>>>>
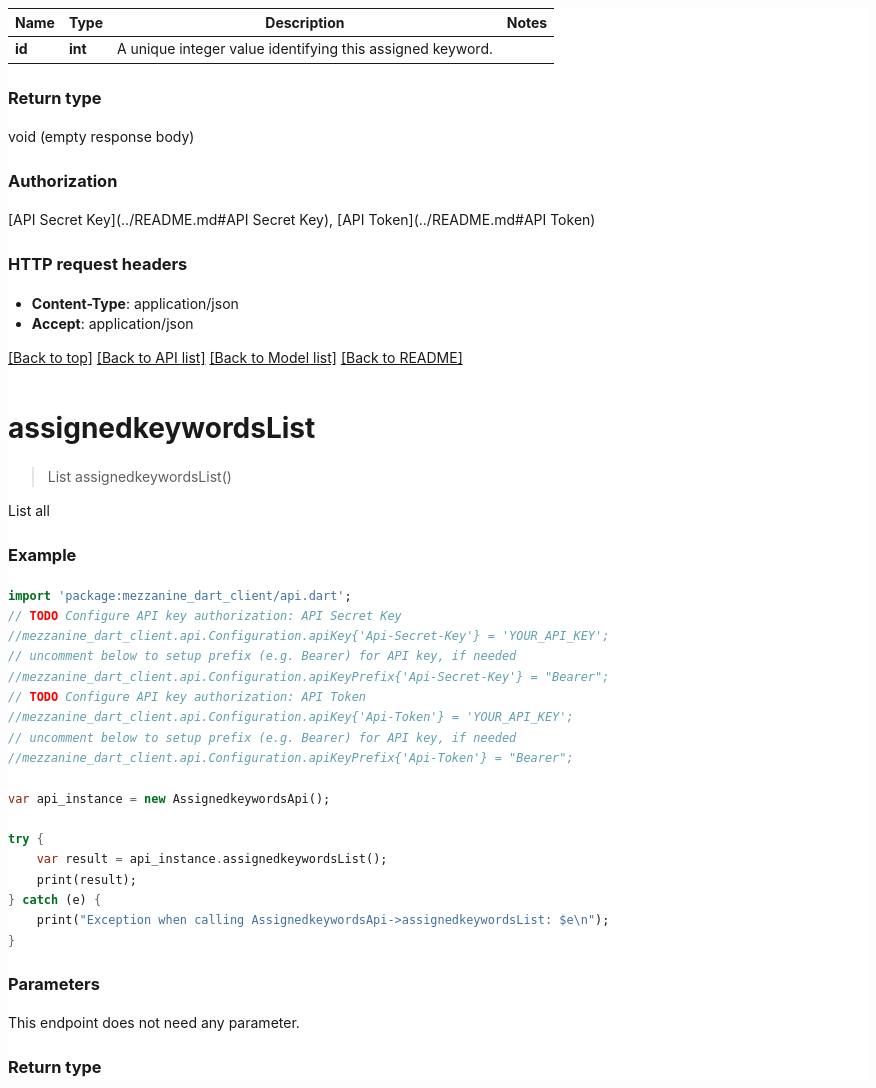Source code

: Name | Type | Description  | Notes
------------- | ------------- | ------------- | -------------
 **id** | **int**| A unique integer value identifying this assigned keyword. | 

### Return type

void (empty response body)

### Authorization

[API Secret Key](../README.md#API Secret Key), [API Token](../README.md#API Token)

### HTTP request headers

 - **Content-Type**: application/json
 - **Accept**: application/json

[[Back to top]](#) [[Back to API list]](../README.md#documentation-for-api-endpoints) [[Back to Model list]](../README.md#documentation-for-models) [[Back to README]](../README.md)

# **assignedkeywordsList**
> List<AssignedKeyword> assignedkeywordsList()



List all

### Example 
```dart
import 'package:mezzanine_dart_client/api.dart';
// TODO Configure API key authorization: API Secret Key
//mezzanine_dart_client.api.Configuration.apiKey{'Api-Secret-Key'} = 'YOUR_API_KEY';
// uncomment below to setup prefix (e.g. Bearer) for API key, if needed
//mezzanine_dart_client.api.Configuration.apiKeyPrefix{'Api-Secret-Key'} = "Bearer";
// TODO Configure API key authorization: API Token
//mezzanine_dart_client.api.Configuration.apiKey{'Api-Token'} = 'YOUR_API_KEY';
// uncomment below to setup prefix (e.g. Bearer) for API key, if needed
//mezzanine_dart_client.api.Configuration.apiKeyPrefix{'Api-Token'} = "Bearer";

var api_instance = new AssignedkeywordsApi();

try { 
    var result = api_instance.assignedkeywordsList();
    print(result);
} catch (e) {
    print("Exception when calling AssignedkeywordsApi->assignedkeywordsList: $e\n");
}
```

### Parameters
This endpoint does not need any parameter.

### Return type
<<<<
◆ **WHAT YOU ARE ASKED TO DO**: Look over the material and return every line where the word "Bearer" is found.

◆ **TASK RESULT**:
// uncomment below to setup prefix (e.g. Bearer) for API key, if needed
//mezzanine_dart_client.api.Configuration.apiKeyPrefix{'Api-Secret-Key'} = "Bearer";
// uncomment below to setup prefix (e.g. Bearer) for API key, if needed
//mezzanine_dart_client.api.Configuration.apiKeyPrefix{'Api-Token'} = "Bearer";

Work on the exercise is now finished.